** Opening STUDY TEXT block **

Need loan? Check if you can get it

Lenders don’t just look at income, age, existing debt and credit score of a loan applicant but they also assess a host of lesser-known factors. From your career stability to your recent loan applications, lenders are taking stringent measures before assessing an applicant.

Manish Rana, 29, needed an urgent loan for his mother’s medical procedure. Manish, a resident of Delhi, earns a six-figure monthly salary in a leading multinational company and had a healthy credit score. But his loan application was rejected by three banks within a month. The reason for the rejection—Manish had changed five jobs in less than two years, which made his profile risky for the banks.

Yes, lenders don’t just look at income, age, existing debt and credit score of a loan applicant. They assess a host of different factors. What are these lesser-known factors?

Is your career stable?

Banks evaluate the professional profile of potential borrowers to assess their repayment capacity. Changing jobs frequently is considered a sign of an unstable career and job-hoppers are deemed less creditworthy. This works against them, particularly in the case of unsecured loans such as personal.

Is your employer’s profile strong enough?

Those working with large MNCs, top corporate organizations or government employees are preferred by banks. Employees of small and medium-sized enterprises, especially those which do not have a vintage or a strong track-record, or those from an industry that is struggling, are at a disadvantage. Also, if an applicant works for an organization that has several employees who have defaulted on loans, she/ he will be perceived as risky.

What is your FOIR?

** Closing STUDY TEXT block **
** Opening SUPPLIED RECORDS block **

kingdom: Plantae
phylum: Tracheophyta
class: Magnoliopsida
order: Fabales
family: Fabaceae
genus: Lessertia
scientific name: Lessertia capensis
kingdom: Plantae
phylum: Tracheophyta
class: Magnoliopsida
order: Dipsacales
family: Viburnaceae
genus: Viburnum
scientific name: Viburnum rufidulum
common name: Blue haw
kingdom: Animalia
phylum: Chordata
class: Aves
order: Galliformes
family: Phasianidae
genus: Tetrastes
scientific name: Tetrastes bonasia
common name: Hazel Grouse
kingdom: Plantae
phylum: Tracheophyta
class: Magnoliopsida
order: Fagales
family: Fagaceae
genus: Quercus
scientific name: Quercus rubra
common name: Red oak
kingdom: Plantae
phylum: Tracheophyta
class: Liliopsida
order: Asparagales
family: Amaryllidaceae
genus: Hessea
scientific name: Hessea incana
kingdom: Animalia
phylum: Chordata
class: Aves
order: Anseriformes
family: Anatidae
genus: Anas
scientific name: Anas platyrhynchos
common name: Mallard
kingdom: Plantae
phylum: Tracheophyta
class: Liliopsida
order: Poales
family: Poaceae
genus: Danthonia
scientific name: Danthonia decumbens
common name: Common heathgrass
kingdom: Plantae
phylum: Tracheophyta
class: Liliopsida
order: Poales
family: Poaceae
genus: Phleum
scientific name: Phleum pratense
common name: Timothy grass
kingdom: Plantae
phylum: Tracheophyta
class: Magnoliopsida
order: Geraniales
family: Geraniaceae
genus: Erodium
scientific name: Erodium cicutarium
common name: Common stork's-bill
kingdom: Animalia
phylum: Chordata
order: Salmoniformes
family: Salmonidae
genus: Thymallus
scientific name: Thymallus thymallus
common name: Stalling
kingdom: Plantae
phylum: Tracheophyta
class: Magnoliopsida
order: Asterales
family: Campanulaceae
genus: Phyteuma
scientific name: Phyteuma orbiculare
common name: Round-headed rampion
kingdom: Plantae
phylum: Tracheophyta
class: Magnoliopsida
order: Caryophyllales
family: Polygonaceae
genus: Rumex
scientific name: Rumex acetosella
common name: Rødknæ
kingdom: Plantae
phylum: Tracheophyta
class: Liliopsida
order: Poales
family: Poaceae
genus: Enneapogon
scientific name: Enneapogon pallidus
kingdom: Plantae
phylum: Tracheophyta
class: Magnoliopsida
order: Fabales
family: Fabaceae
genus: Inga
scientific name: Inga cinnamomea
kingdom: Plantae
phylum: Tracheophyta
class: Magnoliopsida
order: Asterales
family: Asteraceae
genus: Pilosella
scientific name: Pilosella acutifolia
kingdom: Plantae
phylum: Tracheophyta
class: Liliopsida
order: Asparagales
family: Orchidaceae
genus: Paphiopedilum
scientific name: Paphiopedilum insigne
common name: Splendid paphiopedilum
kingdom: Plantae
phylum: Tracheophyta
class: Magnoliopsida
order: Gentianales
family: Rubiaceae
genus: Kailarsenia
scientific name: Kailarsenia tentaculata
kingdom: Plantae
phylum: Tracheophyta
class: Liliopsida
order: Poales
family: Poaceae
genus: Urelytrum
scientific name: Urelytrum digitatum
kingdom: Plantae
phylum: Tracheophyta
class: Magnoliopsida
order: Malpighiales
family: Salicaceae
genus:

** Closing SUPPLIED RECORDS block **

▶ PROBLEMS AND TASKS
[a] Edit everything in the loan article from "Is your career" down to "such as personal.", please, putting "frequent job changers" in place of "job-hoppers".
[b] Carry the loan article on from the point where it stops.

▶ OUTPUTS IN ORDER
[a]
Is your career stable?

Banks evaluate the professional profile of potential borrowers to assess their repayment capacity. Changing jobs frequently is considered a sign of an unstable career and frequent job changers are deemed less creditworthy. This works against them, particularly in the case of unsecured loans such as personal.

[b]
Fixed obligation to income ratio or FOIR is the percentage of an applicant’s total income spent on obligations such as equated monthly installment (EMI) and credit card dues. Usually, if your FOIR is above 50%, there are high chances your loan application will either be rejected or approved for a lesser amount. Take for instance an applicant who has an in-hand salary of  1 lakh a month and EMI obligation of  40,000. With FOIR of 40%, if you apply for a loan of  10 lakh for 5 years at an interest rate of 11%, it makes your additional EMI amount  21,000. To keep FOIR at 50%, a lender may choose to approve a loan of only  5 lakh. This will keep your additional EMI at  10,000 and total EMI obligation at  50,000.

Have you applied for multiple loans recently?

People looking for urgent loans often apply to multiple lenders. When this happens, each lender fetches the applicant’s credit report. With each enquiry from a lender, the applicant’s credit score goes down. Anyone who applies for too many credit products (this includes credit cards too) within a short span of time, will be considered ‘credit hungry’ and their application is likely to be turned down.

Defaulted on your credit card bill or EMI?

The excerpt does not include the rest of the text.